僕が何て答えようか考えていると、痺れを切らしたのか犬魔族のガウルが唸り出す。
「よせ、ガウル」
「はっ、申し訳ありません」
助かった……正直犬の魔物の群れと戦ってボロボロにされたせいか、この犬魔族を見ると足が鋤くんでしまう。
これ以上不機嫌にならないよう、頭をフル回転させて、ダサいの意味を捏造した。
「ダサ……とは『ダサい』という言葉の略称で、意味は『違う』『合っていない』などの否定的な言葉になります。僕がなんでハリさんに対して『ダサい』と言ったかと言うと、可愛い見た目のハリさんにはもっと似合う服装があると思ったからです」
「ほぅ、ダサとはそういう意味があるんじゃな。
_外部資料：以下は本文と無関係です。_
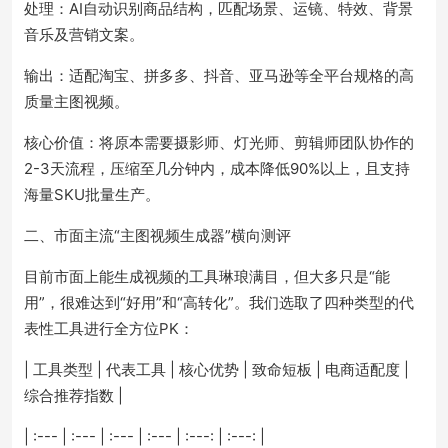
处理：AI自动识别商品结构，匹配场景、运镜、特效、背景
音乐及营销文案。
输出：适配淘宝、拼多多、抖音、亚马逊等全平台规格的高
质量主图视频。
核心价值：将原本需要摄影师、灯光师、剪辑师团队协作的
2-3天流程，压缩至几分钟内，成本降低90%以上，且支持
海量SKU批量生产。
二、市面主流“主图视频生成器”横向测评
目前市面上能生成视频的工具琳琅满目，但大多只是“能
用”，很难达到“好用”和“高转化”。我们选取了四种类型的代
表性工具进行全方位PK：
| 工具类型 | 代表工具 | 核心优势 | 致命短板 | 电商适配度 |
综合推荐指数 |
| :--- | :--- | :--- | :--- | :---: | :---: |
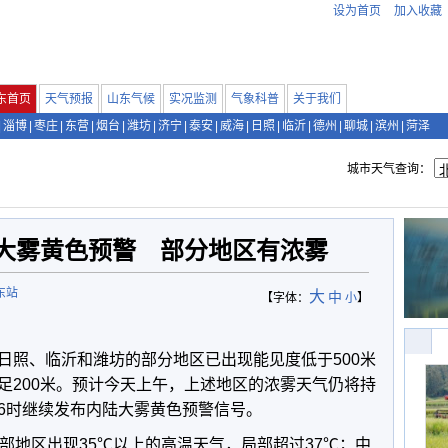
设为首页
加入收藏
东首页
天气预报
山东气候
实况监测
气象科普
关于我们
|
淄博
|
枣庄
|
东营
|
烟台
|
潍坊
|
济宁
|
泰安
|
威海
|
日照
|
临沂
|
德州
|
聊城
|
滨州
|
菏泽
城市天气查询：
大雾黄色预警 部分地区有浓雾
东站
大
中
【字体：
小
】
日照、临沂和潍坊的部分地区已出现能见度低于500米
足200米。预计今天上午，上述地区的浓雾天气仍将持
6时继续发布内陆大雾黄色预警信号。
部地区出现35℃以上的高温天气，局部超过37℃；中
それはスケルトン君の国の言葉かね??」
「あ……はい」
苦肉の策で答えた言い訳が通用したんかな?
「なるほど……中々良い言葉じゃ、ワシも使っていくとしようかの」
どうやら通用したみたいや、っていうかかなり好感もってもらえた気がする。
「して、ワシに似合う服装とは一体なんじゃ?」
安心した瞬間、僕は自分の言い訳で首絞めるのであった……。
所長室にきた目的がずれてしまった……。